Вместе со своими учителями и современниками Сумароков считал человеческую природу исторически неизменной, полагал, что во все времена люди думали, чувствовали, действовали одинаково. Обстановка событий поэтому была несущественна. Драматург передавал основное, ведущее — борьбу идей, столкновения между разумом человека и его чувствами, между его обязанностями перед государством и личными влечениями.

Сумароков написал трагедию «Хорев», а вслед за нею — «Гамлет», взяв основу ее у Шекспира, прочитанного во французском переводе. На очереди были «Синав и Трувор», «Артистона», «Семира».

Ставить эти пьесы было негде.

Сумароков начал создавать русский театр.

Царь Петр в начале века пригласил в Россию немецкую труппу и отдал в актерскую науку два десятка купеческих детей и подьячих. Он желал увидеть спектакли, прославлявшие государевы труды и победы над шведами, пьесы без шутовства, полезные для тех, кто их смотрит, пусть таких людей пока и не много.

Приезжие немцы старались угодить монарху, но ничего путного подготовить не смогли. Театра не вышло, и Петр к нему охладел.

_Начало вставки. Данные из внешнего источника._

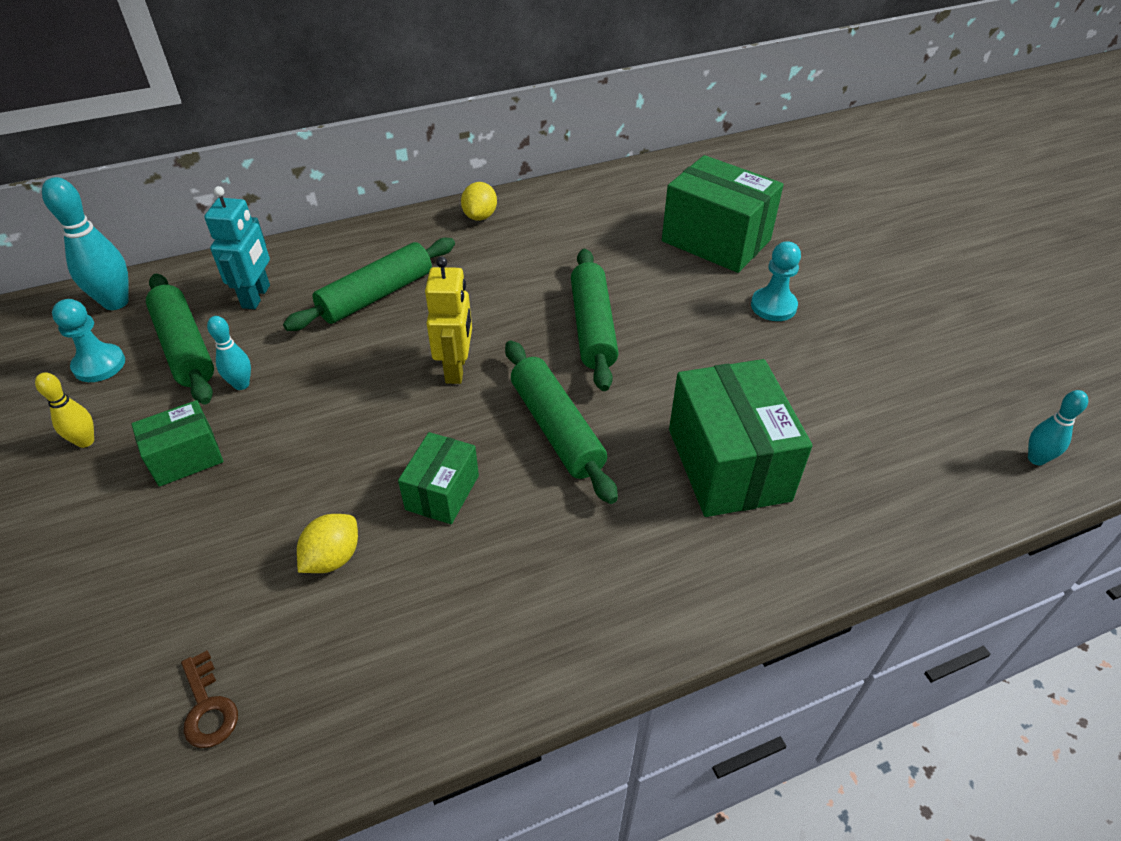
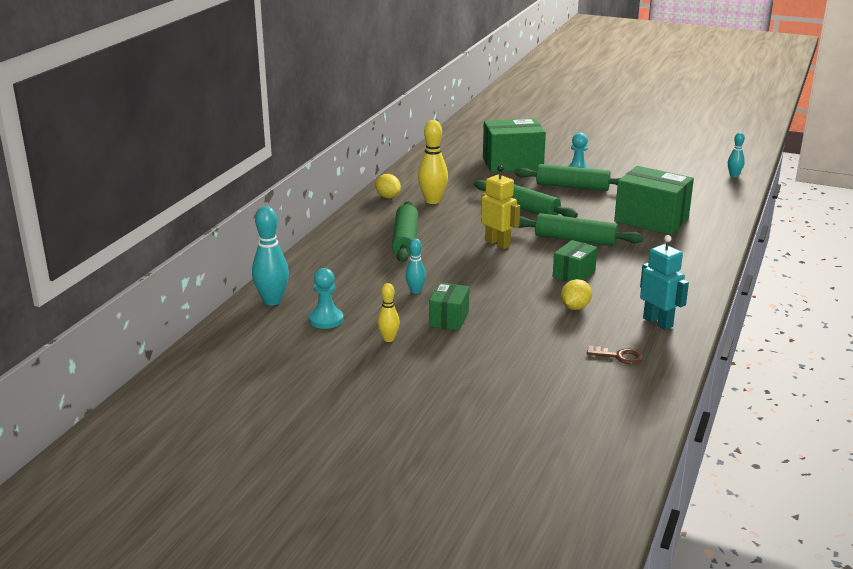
camera: 45 degrees left, 20 degrees down
green rolling pin [146,274,214,405] -> green rolling pin moved to [514,164,620,191]
turquoise robot [204,186,270,309] -> turquoise robot moved to [640,235,689,330]
yellow lemon [297,514,358,573] -> yellow lemon turned 45 degrees clockwise [561,279,592,310]
green box [398,432,479,524] -> green box turned 60 degrees clockwise [553,240,597,282]
none -> yellow bowling pin [418,120,448,204]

Однако интерес к театральным зрелищам был пробужден. Спектаклями увлеклась сестра царя Наталья Алексеевна, а потом и вдова царского брата ПрасковьяФедоровна. Пьесы разыгрывали ученики доктора Бидлоо в московском госпитале. Библейские сюжеты школьных драм чередовались в их репертуаре с интермедиями в духе народной сатиры скоморошеских представлений.

Позднее возникли недолговечные труппы любителей из числа подьячих, придворных служителей, солдат. Они играли для ремесленников, купцов, мелких чиновников, — словом, для горожан, — инсценировки популярных рыцарских романов, перемежая действия больших пьес сценками грубоватых и смешных интермедий, или, как их еще называли, междувброшенных действий.

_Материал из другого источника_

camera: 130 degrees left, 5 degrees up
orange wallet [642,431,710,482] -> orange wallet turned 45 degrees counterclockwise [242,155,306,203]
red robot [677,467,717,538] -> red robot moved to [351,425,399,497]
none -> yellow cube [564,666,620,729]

При дворе в царствование Анны Ивановны бывали спектакли немецкой труппы Каролины Нейбер и французской — Сериньи, ставились пьесы Корнеля, Вольтера, Мольера.

Кому же играть новые трагедии? Иностранные труппы для того не годились. У них контракт, свой репертуар, и русские стихи учить актеры не будут.

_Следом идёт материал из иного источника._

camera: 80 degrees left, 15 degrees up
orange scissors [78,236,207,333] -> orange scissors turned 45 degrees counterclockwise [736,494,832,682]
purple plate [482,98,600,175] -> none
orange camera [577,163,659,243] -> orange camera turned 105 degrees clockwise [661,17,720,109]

Сумароков вспомнил о корпусе. В его время кадеты, обучавшиеся у танцмейстера Ланде, иногда приводились во дворец исполнять балетный дивертисмент в итальянских комедиях. Однажды группа кадет, занимавшихся французским языком, разыграла трагедию Вольтера «Заира». Зимой 1748 года ее повторили во дворце.

Сумароков побывал в корпусе. Он встретил старых преподавателей, почтительно его узнававших. О службе его генеральс-адъютантом у Разумовского было известно, как и то, что императрица любит театральные представления. Сумарокову разрешили обучить кадет и разыграть трагедию.

Охотников явилось много. Сумароков прочитал им свою трагедию «Хорев», распределил роли — женские тоже достались юношам — и приступил к репетициям. Кадеты очень старались, автор и режиссер учил их со страстью и довольно скоро признал, что спектакль готов.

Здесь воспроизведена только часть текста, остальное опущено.